J'étais coopérant en Algérie quand je rencontrai le fils de Léon Cayla qui y travaillait. Il me parla de son père et me proposa de consulter ses archives à son domicile à Saint-Germain-en-Laye. Je fis part à M. Paillard de cette découverte, et il me conseilla vivement d'en tirer parti. J'avais soutenu une maîtrise avec Jacques Valette sur l'Algérie en 1983 à Poitiers, mais M. Valette n'était pas intéressé par Léon Cayla.
Il m'accueillit à Aix avec la plus grande cordialité, et me donna tous les conseils nécessaires pour ce travail. Les archives étaient très importantes, je mis du temps à les dépouiller. Il y avait un très grand nombre de photos notamment, la correspondance avec Lyautey, dont Cayla était le disciple et l'ami, etc.

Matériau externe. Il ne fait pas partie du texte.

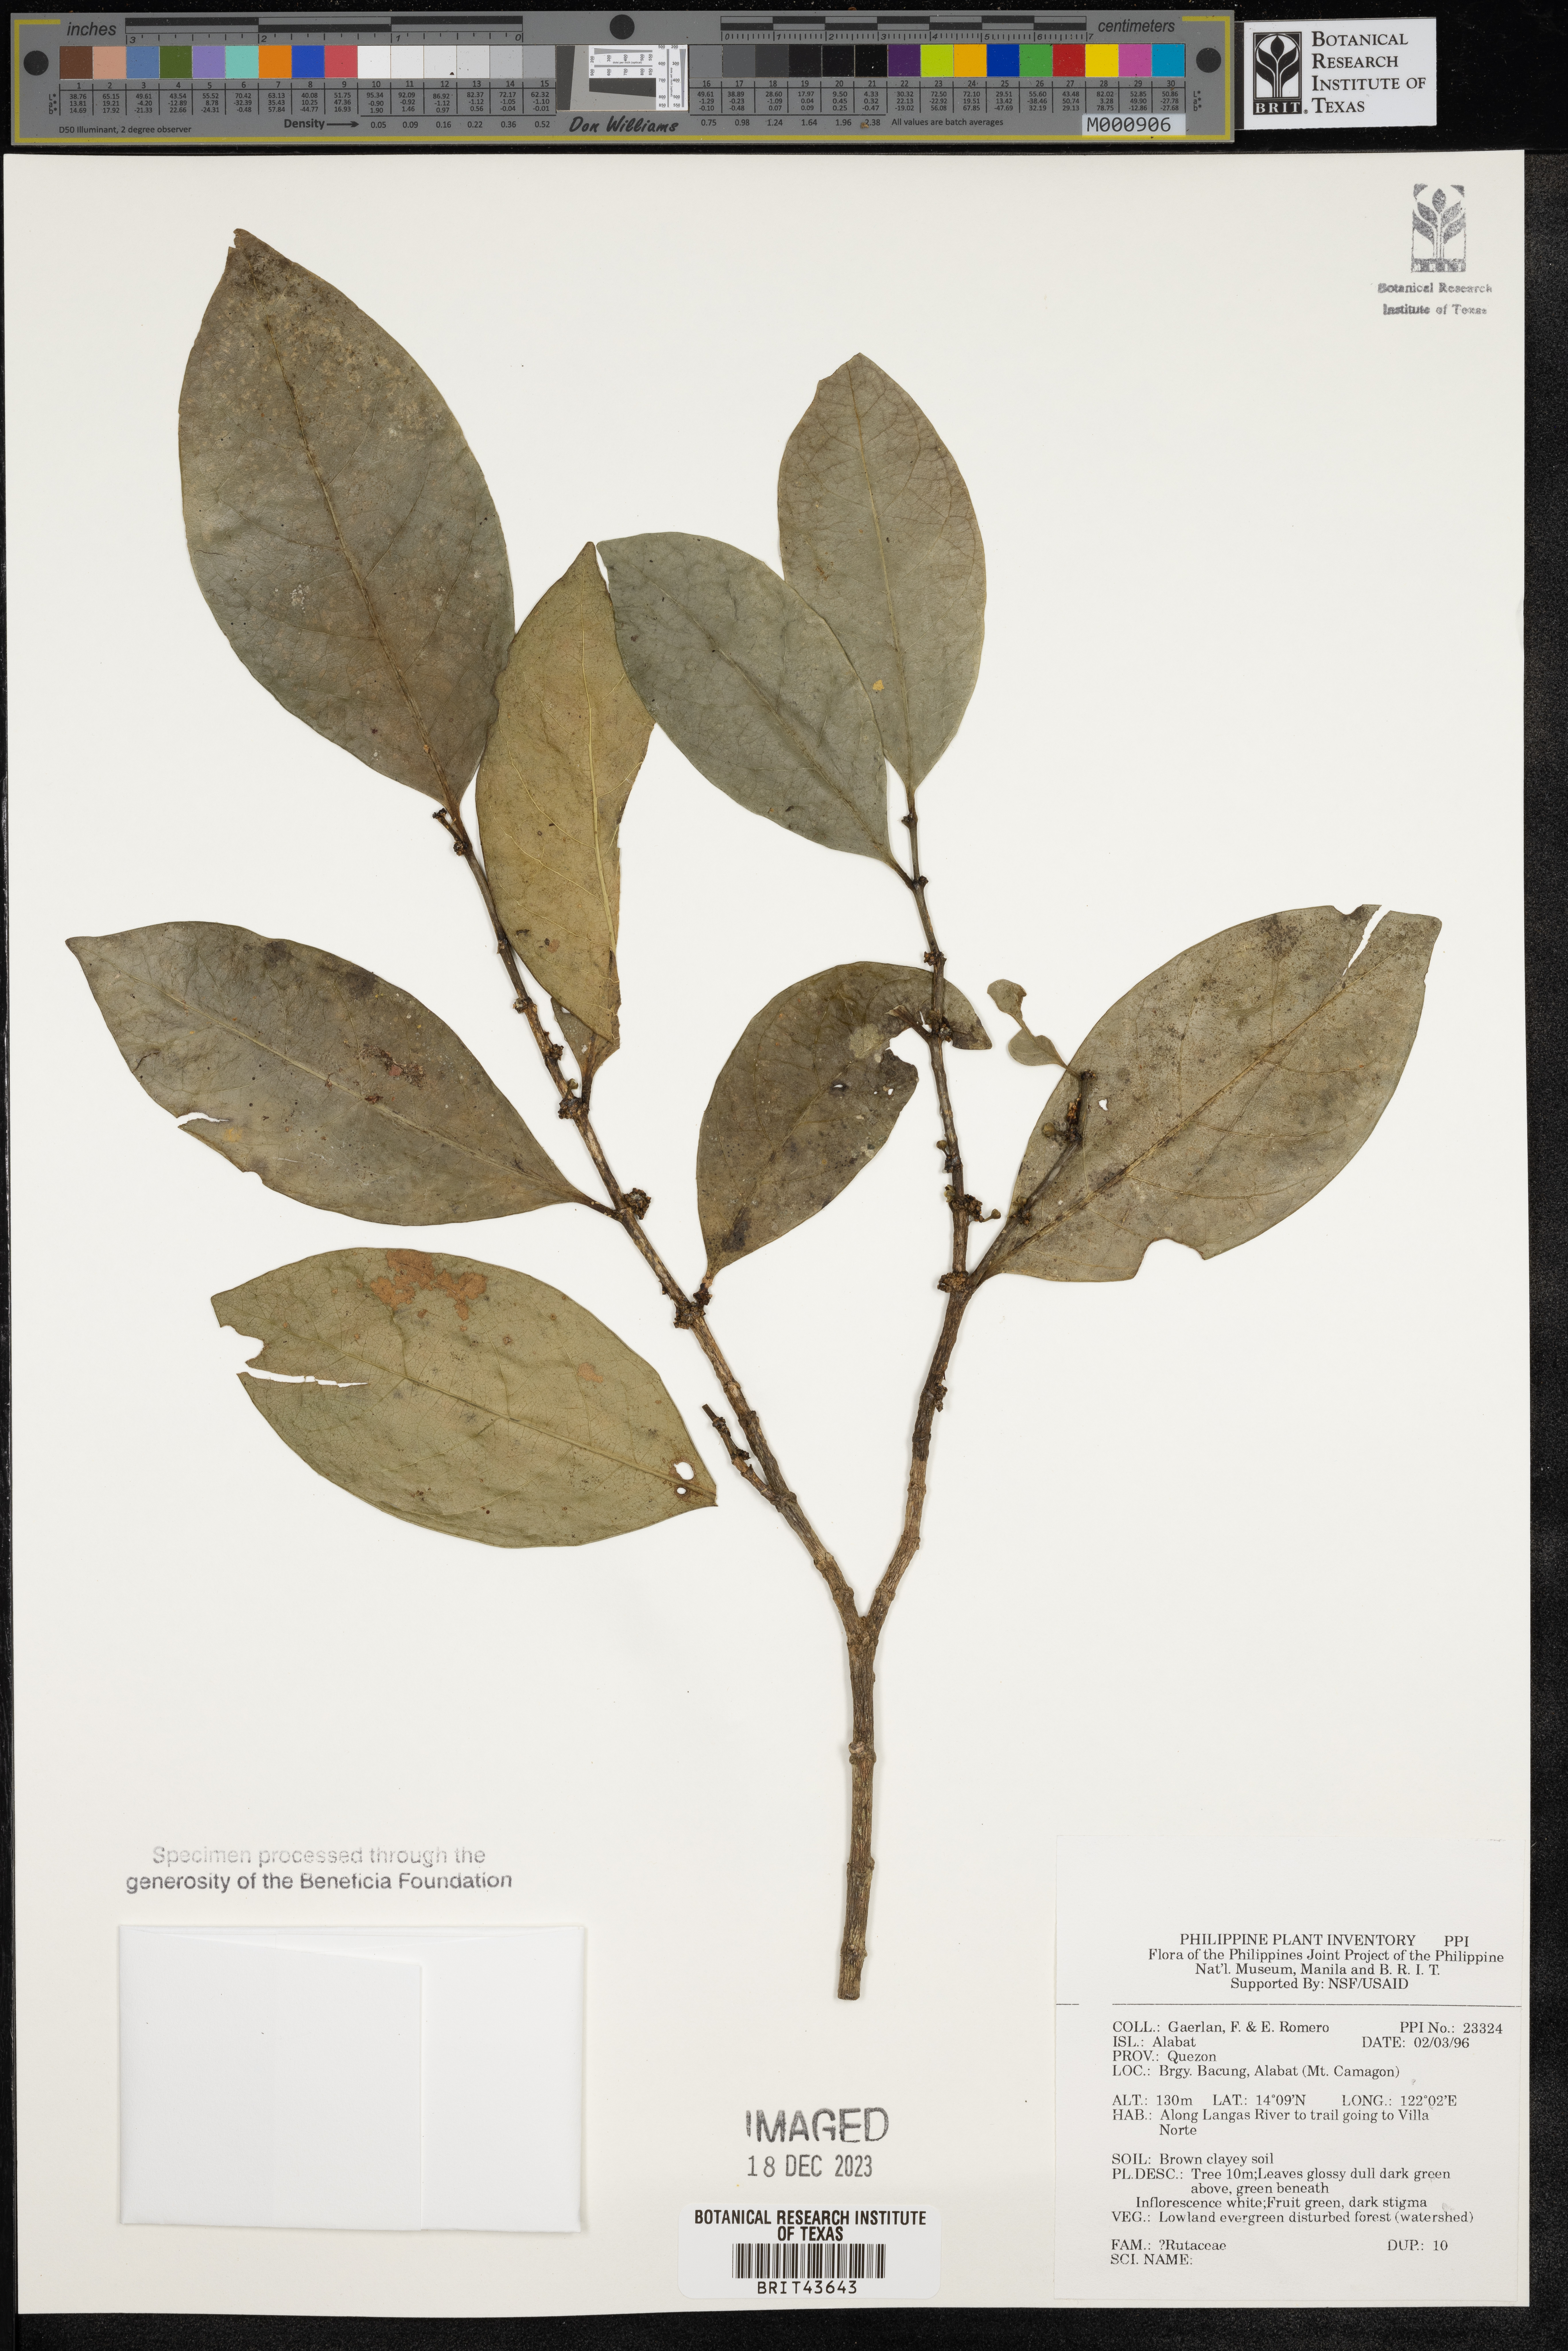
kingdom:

Je rencontrai M. Paillard à plusieurs reprises avant la soutenance du DEA, notamment au cours d'un colloque à Aix en 1988 à l'IHPOM dirigé par Jean-Louis Miège, et il fit preuve à chaque fois de la même gentillesse, et j'avais besoin d'être rassuré car M. Miège était impressionnant...
Après la soutenance (le jury était composé de Miège et lui-même), il m'encouragea à poursuivre mon travail et me parla de Madagascar où il avait enseigné, et dont il gardait un souvenir enthousiaste.